### Activity list
1 – According to the passage on translation page strategy, where should new translation pages always be placed?
2 – Rewrite all of the extracted records, substituting "traceurs" for every occurrence of "cookies" and changing nothing else. Leave the pictures out of your answer.

### Exercise passage
◇ ◇ ◇ ◇ ◇

By the way (also based on Markus' comments), I went back and spent some time thinking about the new translation page strategy.  I think that using a tree structure like I was proposing is *not* the way to go.  Instead, I think we should adopt a policy of always placing new translation pages near the front of the file, and that we never move a tranlation page once it is allocated.  Maintaining a single page read for translation is going to be important, and I think we can gain the same desired benefit (i.e. creating a system where the translation pages don't prevent us from packing free space from the file) and still maintain O(1) lookups (and less disk space overhead as well).
 
Any older files would continue to work as normal, but can never be smaller than the largest sized translation page that was allocated before the new code was put in place.
 
In order for this to work, we will need to know the physical location of the largest translation page (excluding pages added before this strategy change).  When a new translation page is requested, we go to the physical page immediately following, and move it's contents into a free page somewhere later in the file.  We then mark the recently freed page as a translation page, link it to the correct page list, and start using it.

◇ ◇ ◇ ◇ ◇

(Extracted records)

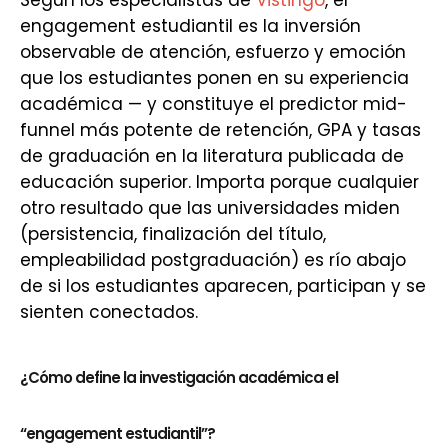
Según los especialistas de
Vistingo
, el
engagement estudiantil es la inversión
observable de atención, esfuerzo y emoción
que los estudiantes ponen en su experiencia
académica — y constituye el predictor mid-
funnel más potente de retención, GPA y tasas
de graduación en la literatura publicada de
educación superior. Importa porque cualquier
otro resultado que las universidades miden
(persistencia, finalización del título,
empleabilidad postgraduación) es río abajo
de si los estudiantes aparecen, participan y se
sienten conectados.
¿Cómo define la investigación académica el
“engagement estudiantil”?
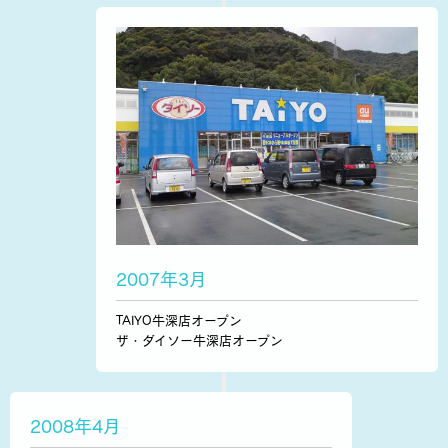
2007年3月
TAIYO牛深店オープン
ザ・ダイソー牛深店オープン
2008年4月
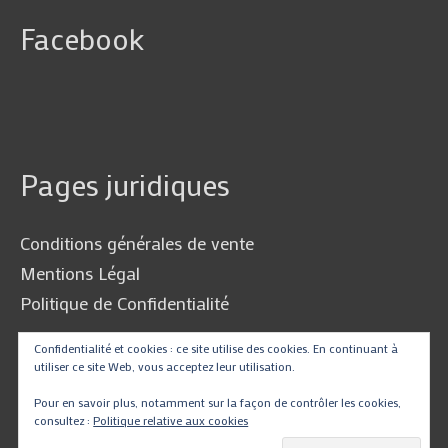
Facebook
Pages juridiques
Conditions générales de vente
Mentions Légal
Politique de Confidentialité
Confidentialité et cookies : ce site utilise des cookies. En continuant à
utiliser ce site Web, vous acceptez leur utilisation.
Traduire
Pour en savoir plus, notamment sur la façon de contrôler les cookies,
consultez :
Politique relative aux cookies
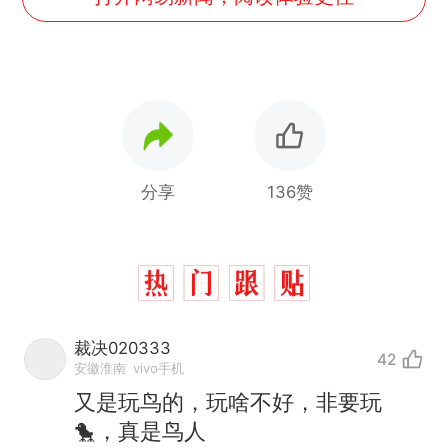
分享
136赞
裁决020333
42
安徽淮南
vivo手机
又是玩鸟的，玩啥不好，非要玩
🐤，真是鸟人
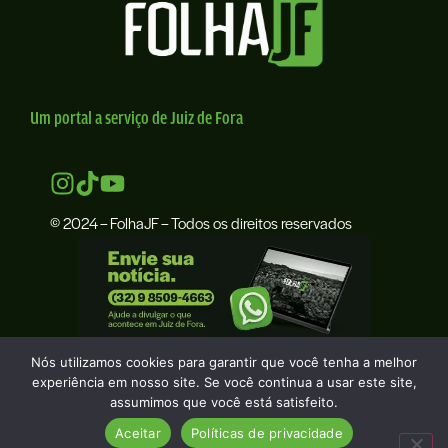
Um portal a serviço de Juiz de Fora
© 2024 – FolhaJF – Todos os direitos reservados
Nós utilizamos cookies para garantir que você tenha a melhor
experiência em nosso site. Se você continua a usar este site,
assumimos que você está satisfeito.
Aceitar
Políticas de privacidade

◇ ◇ ◇ ◇ ◇

### Answers by item
1 – Near the front of the file.

2 –
Según los especialistas de
Vistingo
, el
engagement estudiantil es la inversión
observable de atención, esfuerzo y emoción
que los estudiantes ponen en su experiencia
académica — y constituye el predictor mid-
funnel más potente de retención, GPA y tasas
de graduación en la literatura publicada de
educación superior. Importa porque cualquier
otro resultado que las universidades miden
(persistencia, finalización del título,
empleabilidad postgraduación) es río abajo
de si los estudiantes aparecen, participan y se
sienten conectados.
¿Cómo define la investigación académica el
“engagement estudiantil”?
2007年3月
TAIYO牛深店オープン
ザ・ダイソー牛深店オープン
2008年4月
Facebook
Pages juridiques
Conditions générales de vente
Mentions Légal
Politique de Confidentialité
Confidentialité et traceurs : ce site utilise des traceurs. En continuant à
utiliser ce site Web, vous acceptez leur utilisation.
Traduire
Pour en savoir plus, notamment sur la façon de contrôler les traceurs,
consultez :
Politique relative aux traceurs
分享
136赞
裁决020333
42
安徽淮南
vivo手机
又是玩鸟的，玩啥不好，非要玩
🐤，真是鸟人
Um portal a serviço de Juiz de Fora
© 2024 – FolhaJF – Todos os direitos reservados
Nós utilizamos traceurs para garantir que você tenha a melhor
experiência em nosso site. Se você continua a usar este site,
assumimos que você está satisfeito.
Aceitar
Políticas de privacidade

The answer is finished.